Had his adoptive parents been honest about his heritage, instead of making him unknowingly assimilate completely into Asgardian culture, the trickster god might well have embraced both sides of himself rather than channel those isolating feelings towards catastrophic ends.
In Avengers Assemble (2012), Loki unsuccessfully tries to conquer Earth, and in Thor: The Dark World (2013) his duplicity leads to Frigga’s death. It’s only after losing his adoptive mother that Loki begins to accept his mixed heritage. That’s when he stops taking his resentment out on the universe and starts trying to save it.
In Avengers: Infinity War (2018), he declares that he is “not Asgardian” but is “prince of Asgard, Odinson” and “the rightful king of the Jotunheim,” thereby accepting all of himself in his final heroic moment. The Loki series will provide even more space to explore his identity, but he, Hulkling and comic book Arthur Curry are still white men whose characterisation is indicative of the hackneyed comic book ploy of using fictional races as a metaphor for real-world prejudices while still pandering to white male audiences.
More recently, comic book writers have created heroes that better reflect the multiculturalism of the cities they inhabit, where their mixed heritage isn’t wrapped up in tribalistic conflict. Peter Parker is a kid from Brooklyn in a low-income household who lives with his aunt. There’s nothing inherently white about his lifestyle, so having Miles Morales, the son of an African-American father and Puerto Rican mother, take up the Spider-Man mantle was an easy enough transition.
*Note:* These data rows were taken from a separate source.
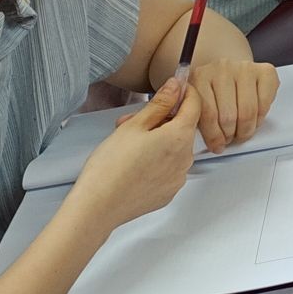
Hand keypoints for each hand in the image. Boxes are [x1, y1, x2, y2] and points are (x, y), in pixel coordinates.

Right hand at [64, 79, 201, 228]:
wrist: (97, 208)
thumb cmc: (111, 166)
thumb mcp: (133, 126)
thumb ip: (160, 103)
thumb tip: (177, 86)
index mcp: (180, 137)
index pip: (195, 105)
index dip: (185, 93)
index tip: (173, 88)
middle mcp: (186, 158)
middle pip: (182, 127)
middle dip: (161, 119)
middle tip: (132, 120)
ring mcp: (178, 178)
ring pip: (174, 148)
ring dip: (157, 139)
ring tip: (128, 144)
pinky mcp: (168, 192)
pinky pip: (169, 168)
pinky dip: (157, 160)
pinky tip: (134, 163)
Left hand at [185, 58, 279, 152]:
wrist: (228, 66)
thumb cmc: (212, 88)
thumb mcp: (196, 100)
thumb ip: (195, 115)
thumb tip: (207, 141)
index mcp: (201, 76)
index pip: (208, 114)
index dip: (214, 136)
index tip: (216, 145)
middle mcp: (223, 68)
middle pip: (229, 115)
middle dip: (230, 135)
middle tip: (229, 140)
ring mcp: (245, 68)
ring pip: (247, 112)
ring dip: (245, 130)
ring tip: (241, 133)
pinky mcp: (265, 71)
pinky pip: (264, 103)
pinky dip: (260, 118)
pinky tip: (253, 120)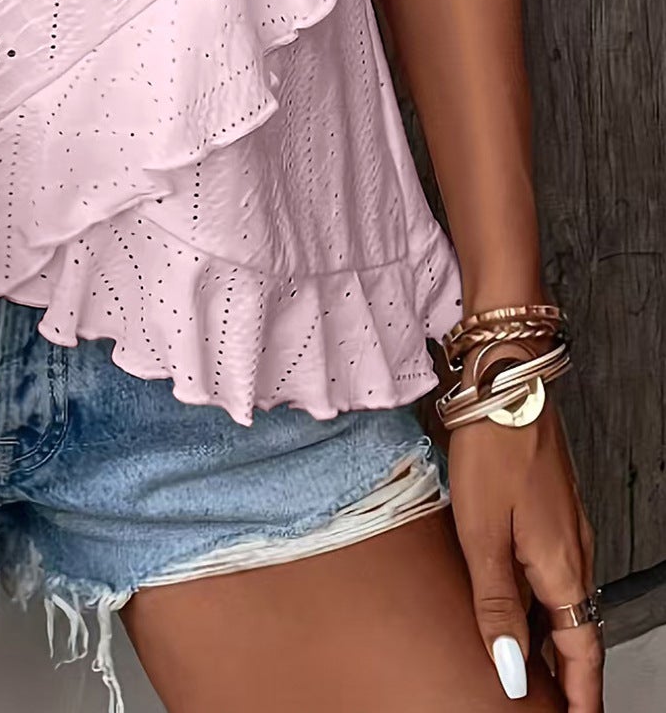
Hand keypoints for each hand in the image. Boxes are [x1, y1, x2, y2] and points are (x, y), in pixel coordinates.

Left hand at [449, 396, 602, 709]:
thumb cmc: (492, 450)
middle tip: (547, 706)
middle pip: (576, 632)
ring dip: (552, 639)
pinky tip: (513, 603)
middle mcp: (574, 554)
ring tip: (528, 669)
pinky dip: (541, 601)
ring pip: (563, 602)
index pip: (582, 655)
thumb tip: (512, 670)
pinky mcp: (551, 510)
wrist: (507, 383)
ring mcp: (566, 530)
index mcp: (562, 569)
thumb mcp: (481, 534)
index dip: (580, 697)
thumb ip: (496, 605)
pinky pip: (553, 572)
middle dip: (567, 676)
Prior to his arrival came Colleen Wing: a half Chinese, half Japanese, American private detective trained in the way of the samurai by her grandfather Kenji Ozawa. She takes great pride in her heritage, and it’s an integral part of her superheroism, but she’s not a model minority. Just like Ms Marvel…
Created by G. Willow Wilson and Sana Amanat, Kamala Khan is the Muslim-American teenage daughter of Pakistani immigrants from New Jersey. She doesn’t wear a hijab, makes jokes about haram food and is dealing with teen drama and strict parents while finding her place in the world of superheroes. The fact that Kamala, whose Inhuman abilities means she can shapeshift, performs her first heroic act wearing the white face of her favourite hero, Captain Marvel, shows just how often minorities in western countries – women of colour especially – feel the need to assimilate to a white standard. But as she becomes more accepting of herself, Ms Marvel becomes more comfortable having her crime-fighting identity be as brown as her civilian one, who is just as much of an American hero as her namesake.
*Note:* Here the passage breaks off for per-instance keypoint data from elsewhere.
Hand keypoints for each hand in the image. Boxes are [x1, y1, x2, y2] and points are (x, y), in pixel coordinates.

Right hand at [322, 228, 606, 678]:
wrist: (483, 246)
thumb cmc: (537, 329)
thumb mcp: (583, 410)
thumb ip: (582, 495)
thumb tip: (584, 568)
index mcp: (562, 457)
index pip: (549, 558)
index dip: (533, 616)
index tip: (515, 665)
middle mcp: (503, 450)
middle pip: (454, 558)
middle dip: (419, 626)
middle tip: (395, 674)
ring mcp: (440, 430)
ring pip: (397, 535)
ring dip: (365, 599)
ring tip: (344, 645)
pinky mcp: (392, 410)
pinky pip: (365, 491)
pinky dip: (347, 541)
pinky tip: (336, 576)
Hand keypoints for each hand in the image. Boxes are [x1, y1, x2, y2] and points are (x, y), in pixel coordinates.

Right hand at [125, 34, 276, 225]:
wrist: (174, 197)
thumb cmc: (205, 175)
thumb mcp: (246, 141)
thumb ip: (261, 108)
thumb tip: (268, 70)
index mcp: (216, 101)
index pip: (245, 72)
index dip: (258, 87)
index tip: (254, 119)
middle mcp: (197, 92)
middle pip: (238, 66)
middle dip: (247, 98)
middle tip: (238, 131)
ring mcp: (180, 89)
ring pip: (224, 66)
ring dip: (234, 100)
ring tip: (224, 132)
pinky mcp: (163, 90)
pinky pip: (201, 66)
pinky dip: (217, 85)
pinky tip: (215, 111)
“Wait a minute. I have super-powers. I saved somebody’s life on Friday. I am 911! But — everybody’s expecting Ms Marvel, Ms Marvel from the news,” Kamala says in Ms Marvel Vol 1 #3. “With the hair and the spandex and the Avengers swag. Not a sixteen-year-old brown girl with a 9pm curfew. Too late for second thoughts. Don’t worry, Bruno… help is on the way.”
The continued popularity of superhero stories is because underneath their powers are very human experiences, themes and fraught emotions that viewers and readers can relate to. For superheroes of mixed heritage, acceptance is one of the most common concerns that unite their journeys, and it’s an ideal biracial and multicultural audiences can recognise a yearning for – whether it’s acceptance from the differing communities that made us or acceptance in ourselves in spite of prejudice, othering and assimilation. That’s when dual identities of heroes become more than superpowered… that’s when they become empowering.